The sale of shares and loan accounts in a residential property company or the sale of the interest in a close corporation which owns residential property attracts liability for transfer duty. Similarly a sale of the beneficial interest in a trust which owns residential property will attract transfer duty. The latter sale should not be attempted because of other fiscal complications. Commercial property sometimes is held in an inter vivos non-discretionary trust where the benefits vest in the beneficiaries. If the right to the property held by the trust vests in the beneficiaries then a cession of the beneficial interest in the trust would attract transfer duty. Where the right of the beneficiary vests in the proceeds arising from the sale by the trust of the property, it can be argued that the sale and cession of the beneficial interest in such a trust should be exempt from the payment of transfer duty. SARS does not agree.
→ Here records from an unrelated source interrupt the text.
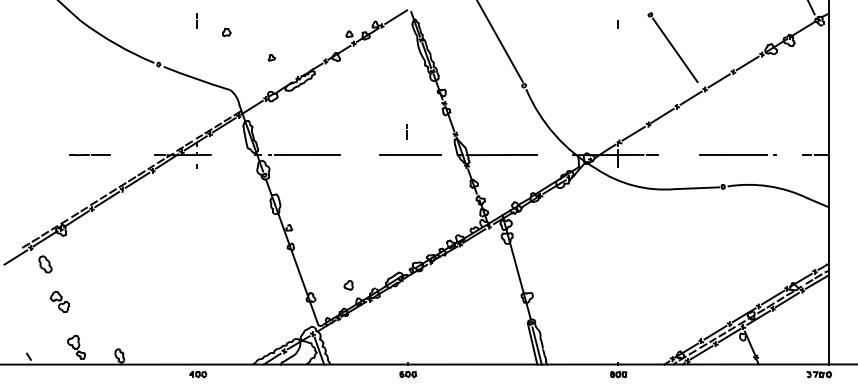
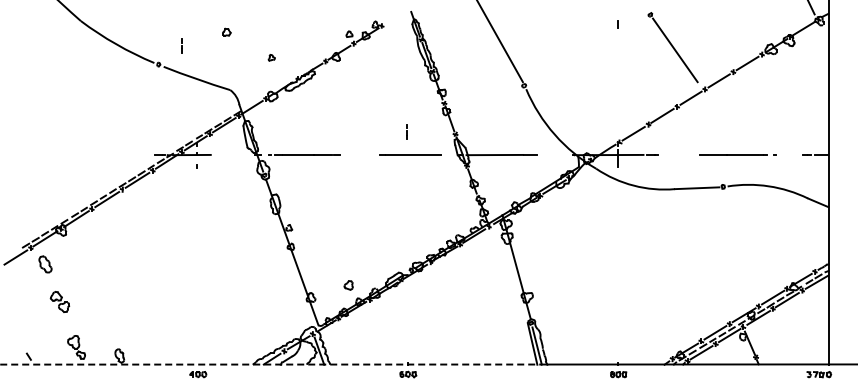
line at (396, 16): present -> none
line at (196, 20) position: (196, 20) -> (181, 45)
line at (89, 155): present -> none
line at (271, 364): solid -> dashed
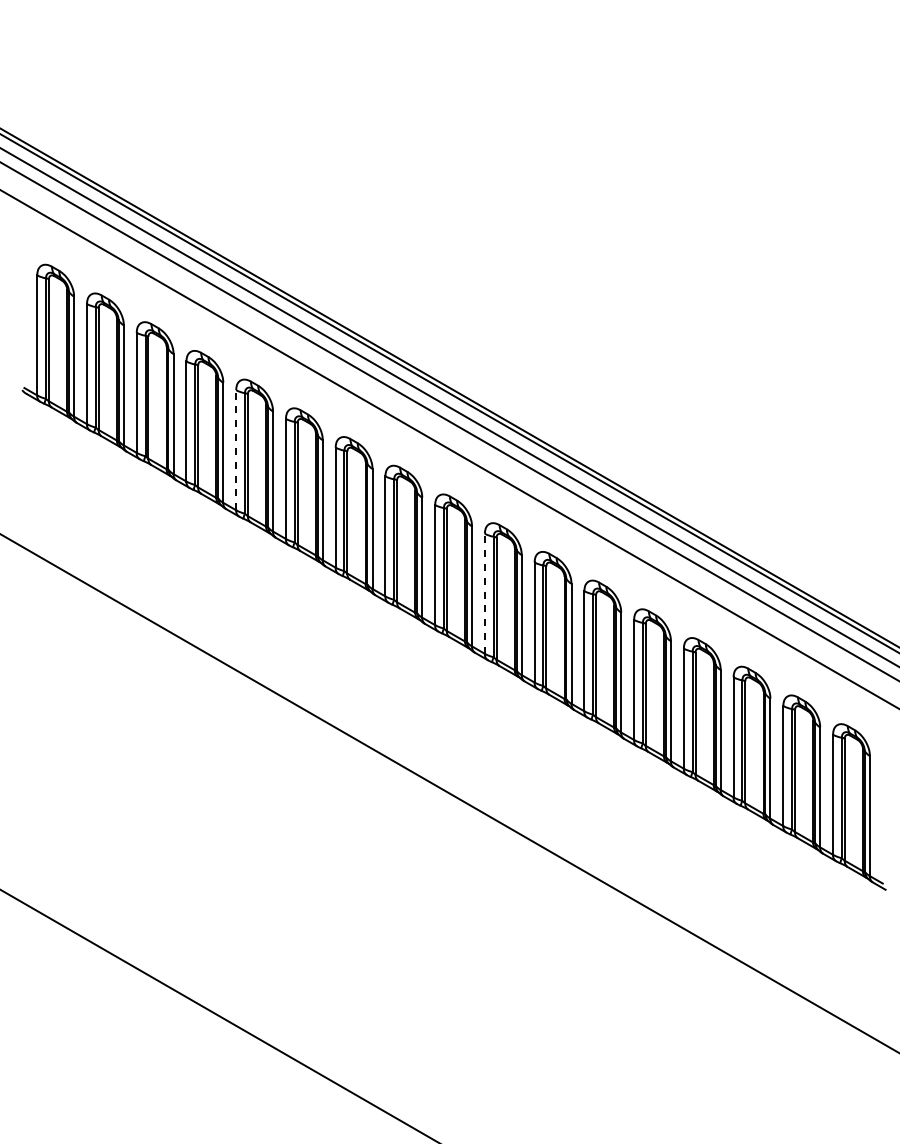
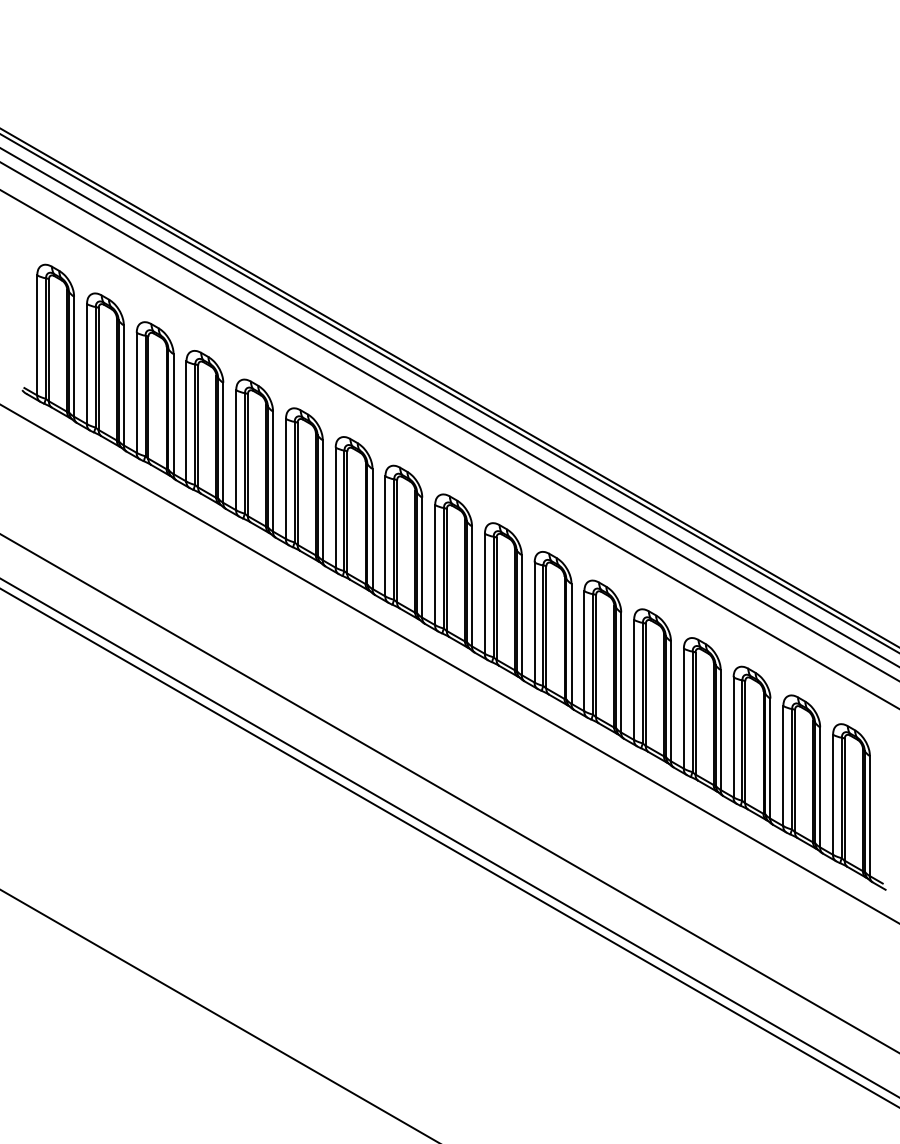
line at (236, 449): dashed -> solid
line at (484, 593): dashed -> solid
line at (449, 663): none -> present
line at (449, 837): none -> present
line at (449, 847): none -> present
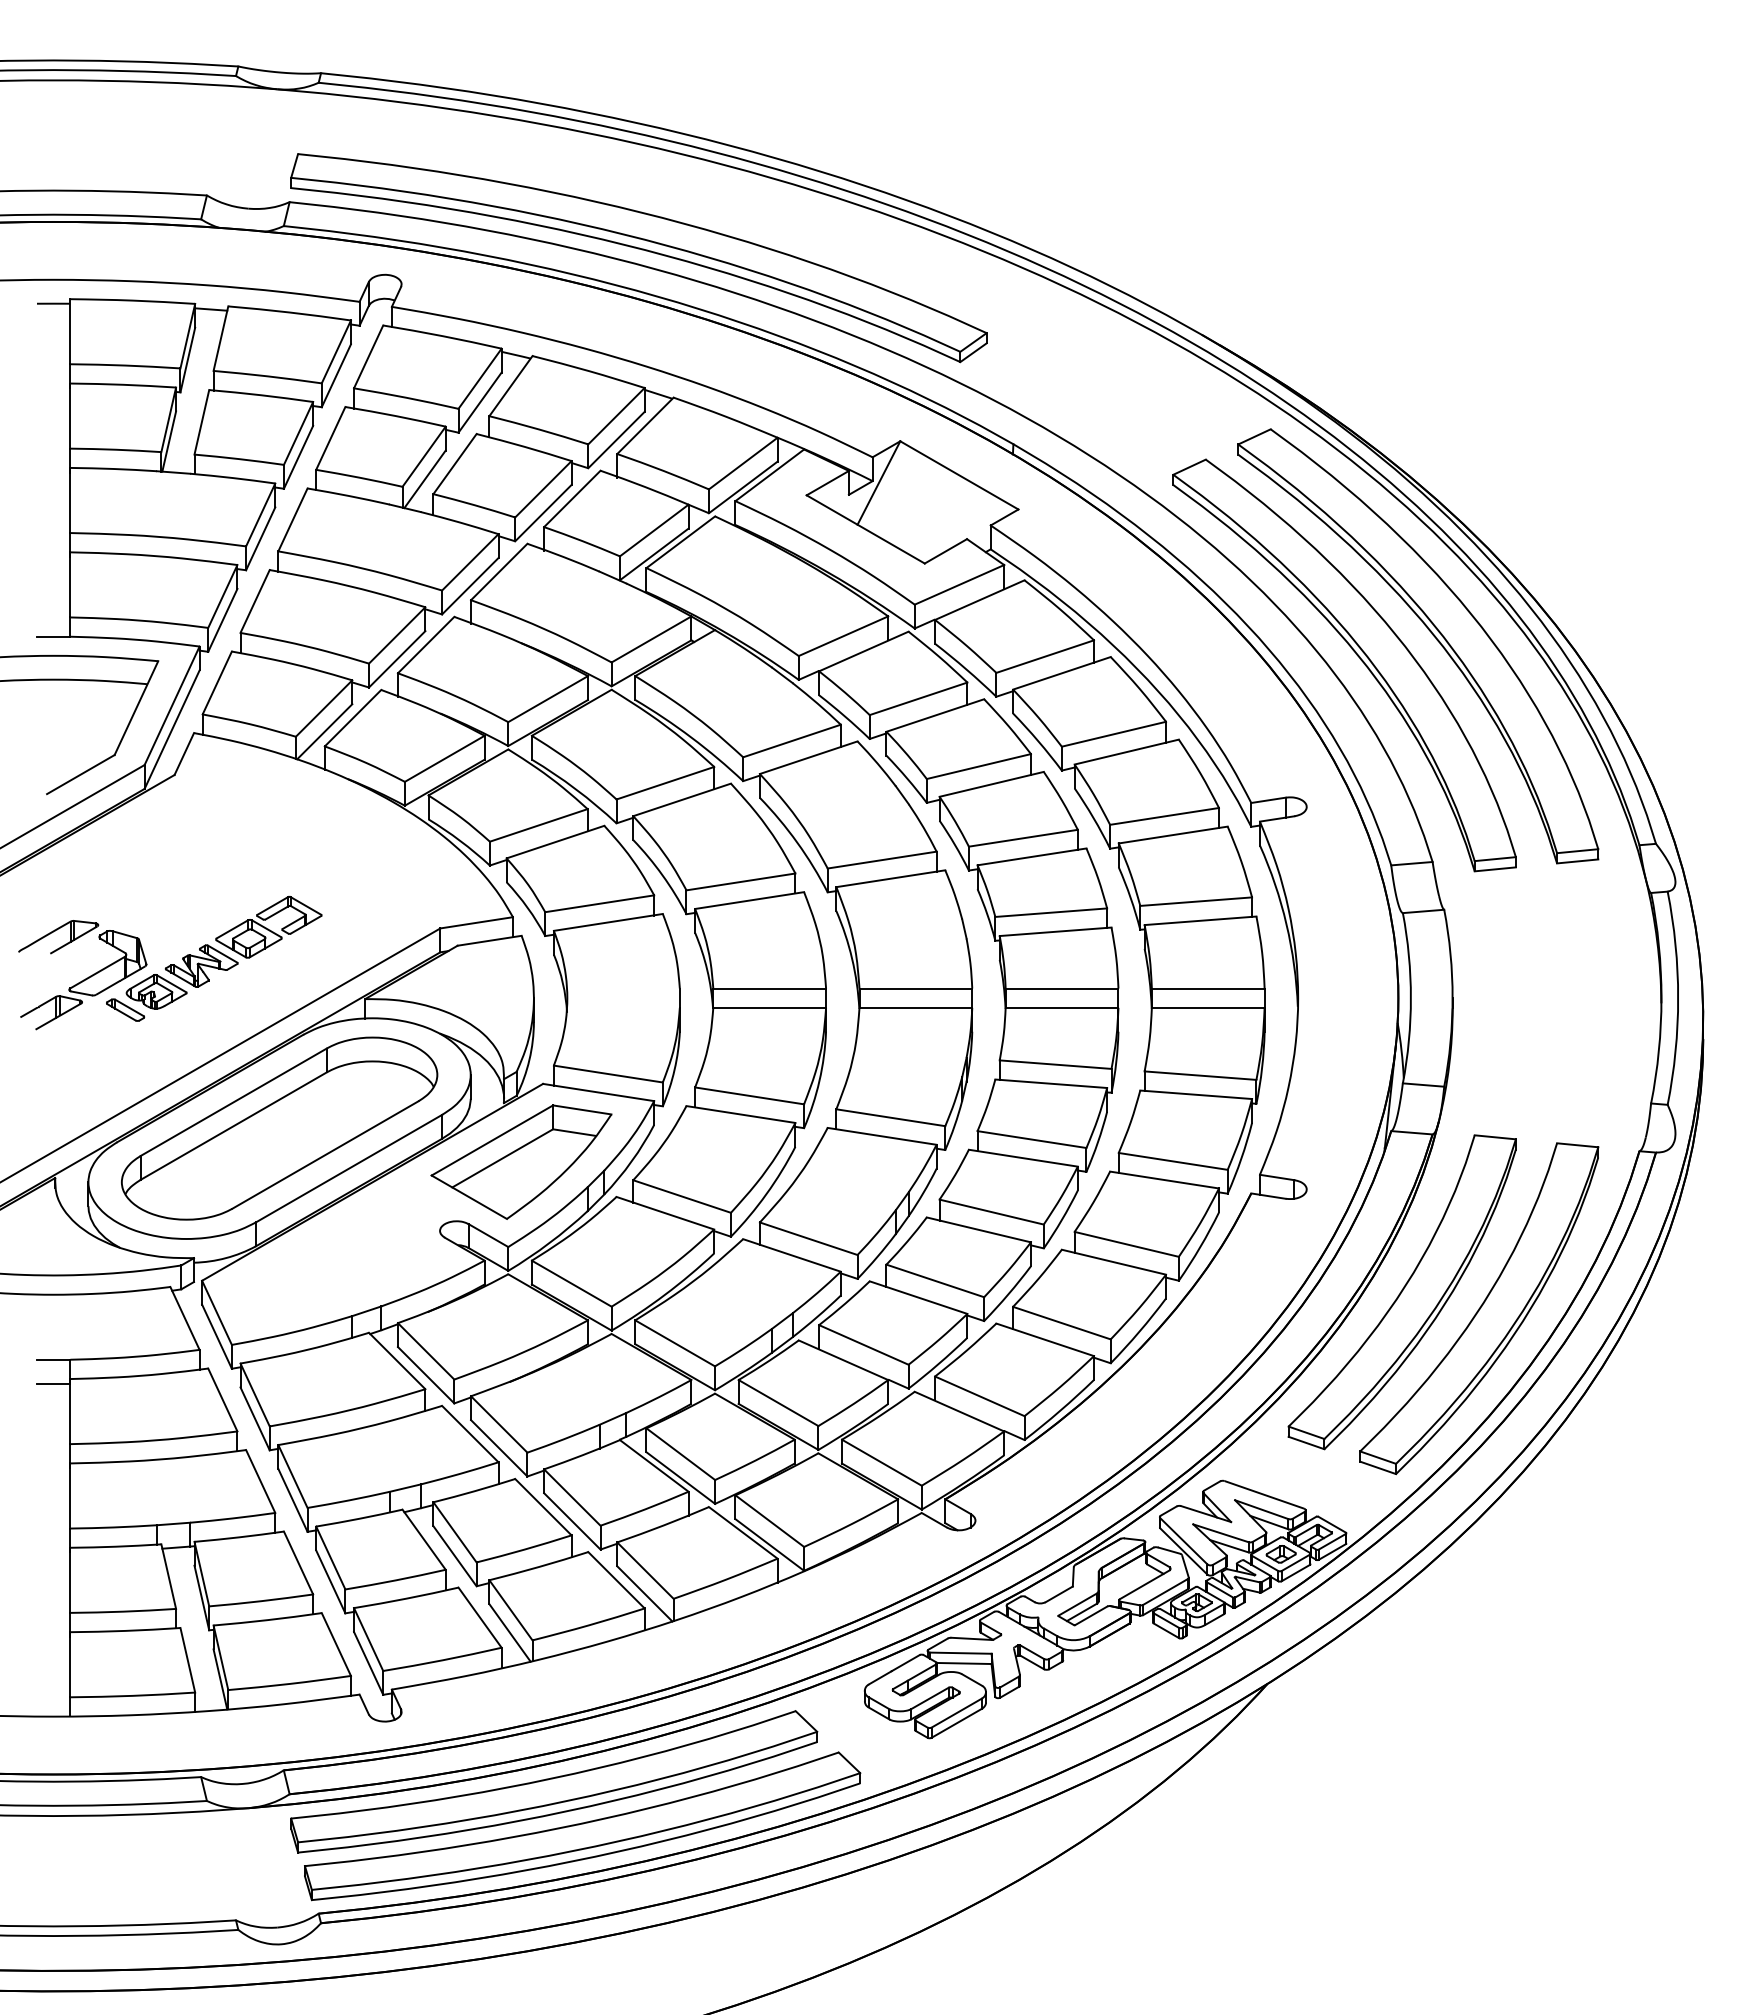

VAT must be taken into account in every property transaction. The VAT Act stipulates that if VAT is not mentioned, the price is deemed to include VAT. That can have expensive consequences for an unwary seller. In one case the court held that as the buyer had expected to pay transfer duty he should at least pay the transfer duty to the seller as a contribution towards the VAT. That case was criticised and has not been followed. The reason being that a purchaser can argue that he was aware of the fact that the seller was a Vendor and accordingly understood the price to be inclusive of VAT. He did not anticipate being required to pay transfer duty in addition to the purchase price.